Mr Buckley was paid a basic salary of €660,000 and a bonus of €570,000 compared with a total of €940,000 in 2002, when the trading fraud at the bank’s former US subsidiary, Allfirst, was uncovered.

The package makes Mr Buckley, who has been in charge of AIB for more three years one of the highest paid bosses in Ireland. The bank said in February that its profits had risen by just 3% in 2003, though, at €1 billion, it is the most profitable bank in Ireland.

AIB’s finance director Gary Kennedy received a similar increase in his remuneration, taking home €758,000 last year compared with €535,000 in 2002.

AIB Capital Markets boss Colm Doherty was paid €640,000 for the year, while Aidan McKeown, who heads the bank’s British operation was paid €540,000.
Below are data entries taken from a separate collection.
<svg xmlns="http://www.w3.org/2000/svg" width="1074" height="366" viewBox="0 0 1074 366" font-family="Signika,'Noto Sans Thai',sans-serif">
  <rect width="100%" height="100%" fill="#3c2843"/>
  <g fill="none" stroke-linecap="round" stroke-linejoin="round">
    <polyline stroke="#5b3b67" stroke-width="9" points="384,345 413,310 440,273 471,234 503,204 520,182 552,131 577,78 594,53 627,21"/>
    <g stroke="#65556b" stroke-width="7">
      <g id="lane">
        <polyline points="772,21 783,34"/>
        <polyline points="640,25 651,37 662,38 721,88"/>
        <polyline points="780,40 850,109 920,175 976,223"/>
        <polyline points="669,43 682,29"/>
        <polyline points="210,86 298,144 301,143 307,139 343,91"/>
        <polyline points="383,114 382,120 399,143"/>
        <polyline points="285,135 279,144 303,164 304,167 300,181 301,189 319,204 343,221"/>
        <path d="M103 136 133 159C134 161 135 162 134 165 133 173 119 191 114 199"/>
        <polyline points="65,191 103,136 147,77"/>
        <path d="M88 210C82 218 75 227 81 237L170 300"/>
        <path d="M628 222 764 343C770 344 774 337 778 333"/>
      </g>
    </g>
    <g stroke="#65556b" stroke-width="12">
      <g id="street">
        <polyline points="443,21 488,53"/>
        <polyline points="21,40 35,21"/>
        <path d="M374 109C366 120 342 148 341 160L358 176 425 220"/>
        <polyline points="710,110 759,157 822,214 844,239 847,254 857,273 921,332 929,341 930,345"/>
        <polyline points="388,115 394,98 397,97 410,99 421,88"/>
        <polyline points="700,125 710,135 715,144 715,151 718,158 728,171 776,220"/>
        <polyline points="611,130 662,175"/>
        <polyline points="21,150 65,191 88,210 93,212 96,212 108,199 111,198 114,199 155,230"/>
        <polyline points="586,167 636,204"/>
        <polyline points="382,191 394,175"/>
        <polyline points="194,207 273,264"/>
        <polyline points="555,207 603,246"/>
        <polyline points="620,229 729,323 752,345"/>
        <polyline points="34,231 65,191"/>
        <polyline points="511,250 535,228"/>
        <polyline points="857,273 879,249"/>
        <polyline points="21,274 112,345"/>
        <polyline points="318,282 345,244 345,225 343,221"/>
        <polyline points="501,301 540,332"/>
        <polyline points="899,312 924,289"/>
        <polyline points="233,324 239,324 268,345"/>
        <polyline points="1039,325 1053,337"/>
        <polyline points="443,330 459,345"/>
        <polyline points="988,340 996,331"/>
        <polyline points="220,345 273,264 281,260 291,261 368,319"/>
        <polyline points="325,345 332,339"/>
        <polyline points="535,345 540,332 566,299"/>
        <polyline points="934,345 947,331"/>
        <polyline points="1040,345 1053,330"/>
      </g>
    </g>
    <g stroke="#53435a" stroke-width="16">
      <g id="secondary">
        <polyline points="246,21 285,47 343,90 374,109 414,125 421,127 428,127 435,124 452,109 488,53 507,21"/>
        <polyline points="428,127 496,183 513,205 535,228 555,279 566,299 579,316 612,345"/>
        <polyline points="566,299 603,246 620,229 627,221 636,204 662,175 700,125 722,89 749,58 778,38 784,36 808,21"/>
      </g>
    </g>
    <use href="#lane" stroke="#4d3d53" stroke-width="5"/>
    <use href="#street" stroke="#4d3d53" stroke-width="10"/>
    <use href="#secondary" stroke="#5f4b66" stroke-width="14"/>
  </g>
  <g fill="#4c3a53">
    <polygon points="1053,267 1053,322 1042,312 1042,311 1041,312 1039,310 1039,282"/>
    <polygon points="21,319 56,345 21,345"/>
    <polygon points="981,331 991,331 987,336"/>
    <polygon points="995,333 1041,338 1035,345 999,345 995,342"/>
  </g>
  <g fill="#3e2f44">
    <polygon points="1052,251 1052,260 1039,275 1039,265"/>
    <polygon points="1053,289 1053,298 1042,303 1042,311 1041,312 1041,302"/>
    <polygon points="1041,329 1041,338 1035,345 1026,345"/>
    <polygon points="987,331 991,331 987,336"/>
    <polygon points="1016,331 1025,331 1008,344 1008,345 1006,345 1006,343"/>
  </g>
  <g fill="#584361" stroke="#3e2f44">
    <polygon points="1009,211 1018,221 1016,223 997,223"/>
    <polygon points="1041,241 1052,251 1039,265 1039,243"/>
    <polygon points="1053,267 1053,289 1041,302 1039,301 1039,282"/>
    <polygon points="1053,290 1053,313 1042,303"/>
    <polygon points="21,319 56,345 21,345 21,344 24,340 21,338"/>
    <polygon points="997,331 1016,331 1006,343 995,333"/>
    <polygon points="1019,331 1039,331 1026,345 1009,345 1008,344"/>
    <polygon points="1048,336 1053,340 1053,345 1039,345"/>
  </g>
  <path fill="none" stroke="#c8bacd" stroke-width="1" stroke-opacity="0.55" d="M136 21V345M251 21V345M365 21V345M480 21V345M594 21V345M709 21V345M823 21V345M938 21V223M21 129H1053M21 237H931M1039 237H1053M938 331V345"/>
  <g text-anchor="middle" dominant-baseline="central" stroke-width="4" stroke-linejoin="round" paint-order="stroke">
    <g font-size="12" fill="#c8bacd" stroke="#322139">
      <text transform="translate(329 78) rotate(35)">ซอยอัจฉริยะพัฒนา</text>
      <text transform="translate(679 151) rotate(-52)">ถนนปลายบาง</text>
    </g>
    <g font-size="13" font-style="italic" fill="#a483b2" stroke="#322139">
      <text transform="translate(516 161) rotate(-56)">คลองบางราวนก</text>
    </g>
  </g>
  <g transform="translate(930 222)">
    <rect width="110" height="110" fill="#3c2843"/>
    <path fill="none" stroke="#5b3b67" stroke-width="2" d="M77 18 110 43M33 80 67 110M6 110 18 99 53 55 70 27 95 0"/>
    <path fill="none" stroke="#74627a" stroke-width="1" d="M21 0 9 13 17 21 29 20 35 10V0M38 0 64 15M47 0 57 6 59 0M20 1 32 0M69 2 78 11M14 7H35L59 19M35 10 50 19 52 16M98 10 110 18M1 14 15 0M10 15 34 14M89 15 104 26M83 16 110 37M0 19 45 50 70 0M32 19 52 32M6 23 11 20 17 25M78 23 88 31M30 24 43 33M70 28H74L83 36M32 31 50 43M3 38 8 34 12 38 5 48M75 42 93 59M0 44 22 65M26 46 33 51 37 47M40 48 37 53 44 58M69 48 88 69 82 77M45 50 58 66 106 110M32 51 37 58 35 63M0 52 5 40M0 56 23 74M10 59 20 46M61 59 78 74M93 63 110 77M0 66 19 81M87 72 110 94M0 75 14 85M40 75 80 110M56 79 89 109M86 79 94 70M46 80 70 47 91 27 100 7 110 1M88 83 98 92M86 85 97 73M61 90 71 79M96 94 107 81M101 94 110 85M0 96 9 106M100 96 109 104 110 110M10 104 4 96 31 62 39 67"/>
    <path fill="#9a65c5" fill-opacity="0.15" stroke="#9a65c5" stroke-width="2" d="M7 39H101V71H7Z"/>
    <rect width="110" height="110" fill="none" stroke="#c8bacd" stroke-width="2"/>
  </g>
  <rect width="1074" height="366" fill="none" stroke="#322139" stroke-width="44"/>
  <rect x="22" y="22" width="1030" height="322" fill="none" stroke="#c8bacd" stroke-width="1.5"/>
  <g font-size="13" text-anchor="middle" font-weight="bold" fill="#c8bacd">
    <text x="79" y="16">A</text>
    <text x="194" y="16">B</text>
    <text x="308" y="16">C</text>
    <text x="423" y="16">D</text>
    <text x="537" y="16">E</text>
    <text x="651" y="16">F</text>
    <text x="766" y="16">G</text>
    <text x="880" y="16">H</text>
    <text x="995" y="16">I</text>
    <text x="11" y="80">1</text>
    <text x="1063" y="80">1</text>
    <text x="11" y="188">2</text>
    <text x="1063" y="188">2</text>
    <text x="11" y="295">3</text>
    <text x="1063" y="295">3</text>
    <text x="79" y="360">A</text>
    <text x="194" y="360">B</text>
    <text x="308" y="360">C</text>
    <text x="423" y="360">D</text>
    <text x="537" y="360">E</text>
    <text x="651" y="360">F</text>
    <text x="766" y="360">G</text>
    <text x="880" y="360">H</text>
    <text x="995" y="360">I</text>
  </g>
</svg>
The new chairman, Dermot Gleeson, the former Attorney-General, was paid €217,000 in fees for his part-time role. Overall, the bank’s directors pocket €5.3 million in salaries and fees. Separately, the 17 directors of the building material giant CRH shared €6.6 million in pay and bonuses, according to the company’s annual report released yesterday. Although the figure is down on the €6.9 million earned by the board in 2002, several of the company’s top executives saw their salaries and bonuses rise.

Liam O’Mahony, CRH’s group chief executive saw his total pay package rise from €1.46 million to €1.63m. It consisted of a basic salary of €975,000, a performance bonus of €350,000 and pension contributions of €292,000.

The next highest paid director was the head of its US aggregates business Tom Hill. The 47-year-old American was paid just over €1m with his basic pay falling to €619,000 with the rest in benefits, bonus and pension contributions. Last year he was paid €978,000.

New finance director Myles Lee was paid just €59,000, though he only joined the board at the end of November, 2003. His predecessor Harry Sheridan, who retired at the same time was paid €679,000 down from €797,000 in 2002, though the drop is not comparable as he left the executive board before the year end.

European product and distribution division chief Brian Hill, was paid €875,000 against €822,000 the previous year. Pat Molloy was paid €300,000 for the year with €43,000 of this in fees and €257,000 for chairing the board.

Meanwhile, Intel Corp., the world’s largest semiconductor maker, said Chief Executive Craig Barrett’s bonus increased 41% last year and he received more than twice as many stock options.

Barrett got $610,000 in salary in 2003, the same as in 2002, the company said in a US Securities and Exchange Commission filing. His bonus rose to $1.51m from $1.07m, and he got options to buy 1.35 million shares, up from 584,000.